(S-049) Understanding PK/PD relationship of CD19 CAR-T (BMS-986353) in Systemic Lupus Erythematosus (SLE) using a mechanistic quantitative pharmacology framework
Sunday, October 19, 2025
7:00 AM - 5:00 PM MDT
Location: Colorado A
Huilin Ma – Quantitative Pharmacology and Data Analytics, Translational Medicine and Clinical Pharmacology – Bristol Myers Squibb; Sharmila Das – Clinical Pharmacology, Translational Medicine and Clinical Pharmacology – Bristol Myers Squibb; Ben Knapp – Quantitative Pharmacology and Data Analytics, Translational Medicine and Clinical Pharmacology – Bristol Myers Squibb; Kristin Taylor – Precision Medicine, Bioanalytical and Translational Sciences – Bristol Myers Squibb; Jerill Thorpe – Translational Research CT TRC – Bristol Myers Squibb; Alisha Desai – Early Clinical Development – Bristol Myers Squibb; Alexis Melton – Early Clinical Development – Bristol Myers Squibb; Ashley Koegel – Early Clinical Development – Bristol Myers Squibb; Panagiota Foteinou – Quantitative Pharmacology and Data Analytics, Translational Medicine and Clinical Pharmacology – Bristol Myers Squibb
Associate Director Bristol Myers Squibb Princeton, New Jersey, United States
Disclosure(s):
Huilin Ma, PhD: No financial relationships to disclose
Objectives: CD19 CAR-T therapy has revolutionized the treatment landscape for B cell-mediated autoimmune diseases [1]. BMS-986353 (CD19 NEX-T) is an investigational CAR-T cell product, which may lead to durable treatment-free responses in severe-and-refractory-to-treatment autoimmune-diseases and is manufactured using the NEX-TTM process.
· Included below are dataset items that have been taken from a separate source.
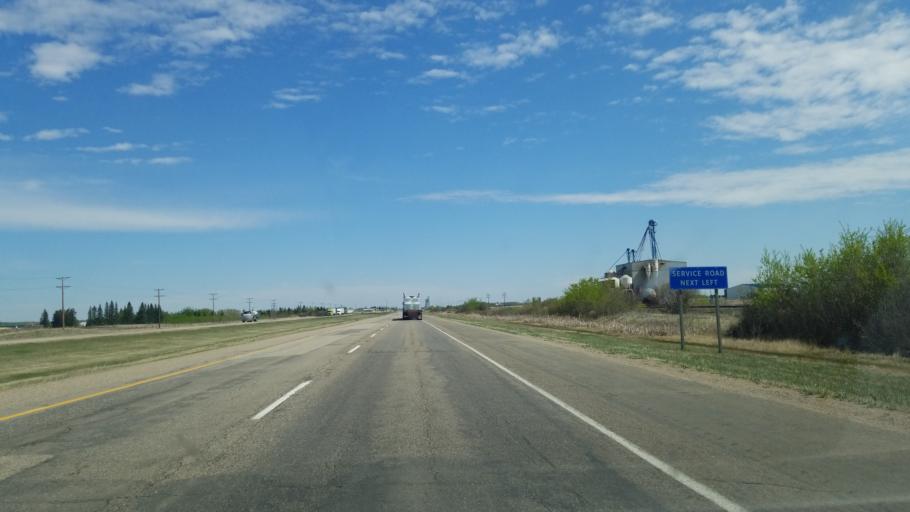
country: CA
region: Saskatchewan
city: Lloydminster
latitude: 53.1366
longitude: -109.6472
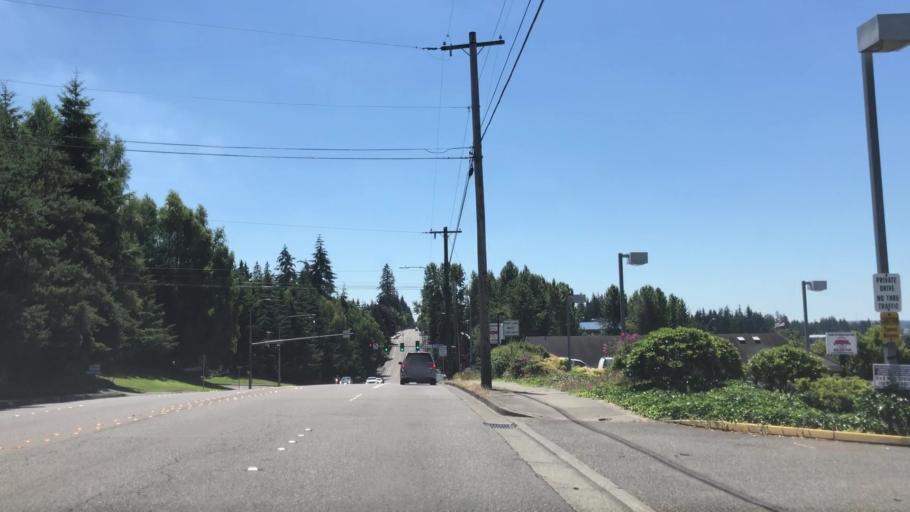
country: US
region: Washington
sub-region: Snohomish County
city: Alderwood Manor
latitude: 47.8477
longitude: -122.2926
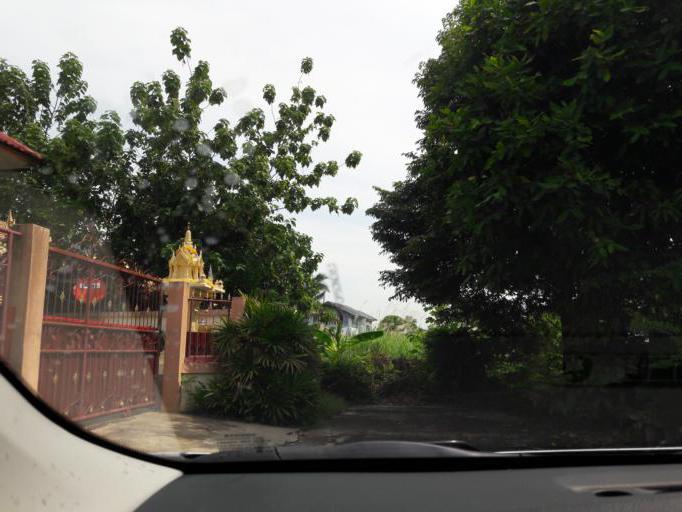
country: TH
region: Ang Thong
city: Ang Thong
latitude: 14.5743
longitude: 100.4569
This process shortens manufacturing-times and optimizes CAR-T cell phenotypic attributes. Despite the remarkable efficacy of CD19 CAR-T therapy in autoimmunity [2], the pharmacokinetics (PK) and pharmacodynamics (PD) exhibit complex and often non-linear behaviors, complicating the prediction of therapeutic outcomes and optimal dosing strategies. Quantitative Systems Pharmacology (QSP) modeling offers a powerful framework to address these challenges by integrating mechanistic insights with clinical data to predict the behavior of BMS-986353 under different scenarios. Here we present a case study by applying a clinically calibrated and validated QSP/BMS-986353 framework to explore what if dosing scenarios.
Methods: A mechanistic QSP model was developed to recapitulate key cellular mechanisms of BMS-986353 by integrating relevant emerging clinical PK/PD data to predict clinically meaningful outcomes. The model is multiscale in design, linking dose and PK to mechanism of action/target engagement and downstream PD across multiple biological compartments (plasma, lymph node, spleen and peripheral tissues). During the model development, emerging clinical PK/PD datasets from the ongoing CA061-1001 study in SLE (NCT05869955) were used to calibrate the model including literature-derived parameters. Literature parameters include size and diffusion rates of T and B cells, T - B cell synapse association/dissociation rates, CD19 expression in B cells, CAR expression in T cells and T cell transmigration rates into tissues. Another key aspect of the calibration workflow is the incorporation of variability as seen in the clinical study using our in-house QSP toolbox algorithm. Upon validation, the proposed model was then applied to project dose/exposure and downstream PD under various clinically meaningful scenarios.
Results: A mechanistic QSP framework has been developed for BMS-986353 and successfully calibrated against relevant clinical data. A key feature of this framework is the explicit binding of BMS-986353 to CD19+ B cells, followed by T cell activation, proliferation and downstream effects on cytotoxicity (B cell depletion) and cytokine release (e.g., IL-6, TNF-α). Drug biodistribution is predicted by a customized physiologically based pharmacokinetic (PBPK) model. With regards to application, the model predicts dose dependency in the duration of B cell depletion (≤ 2 cells/µL), with complete depletion (median ≥ 3 months) post-dose for all clinically tested doses. Further analysis indicates saturation of cytokines (for both IL-6 and TNF-alpha) with increasing clinically tested doses which in turn allows for in silico therapeutic window assessment.
Conclusions: A robust multiscale QSP/CD19 CAR-T framework has been successfully implemented to understand better the counter-intuitive PK/PD relationship of BMS-986353 and thereby optimize dosing considerations.
Citations: 1. Mackensen A, et al. Anti-CD19 CAR T cell therapy for refractory systemic lupus erythematosus. Nat Med. 2022 Oct;28(10):2124-2132. 2. Müller F, et al. CD19 CAR T-Cell Therapy in Autoimmune Disease - A Case Series with Follow-up. N Engl J Med. 2024 Feb 22;390(8):687-700.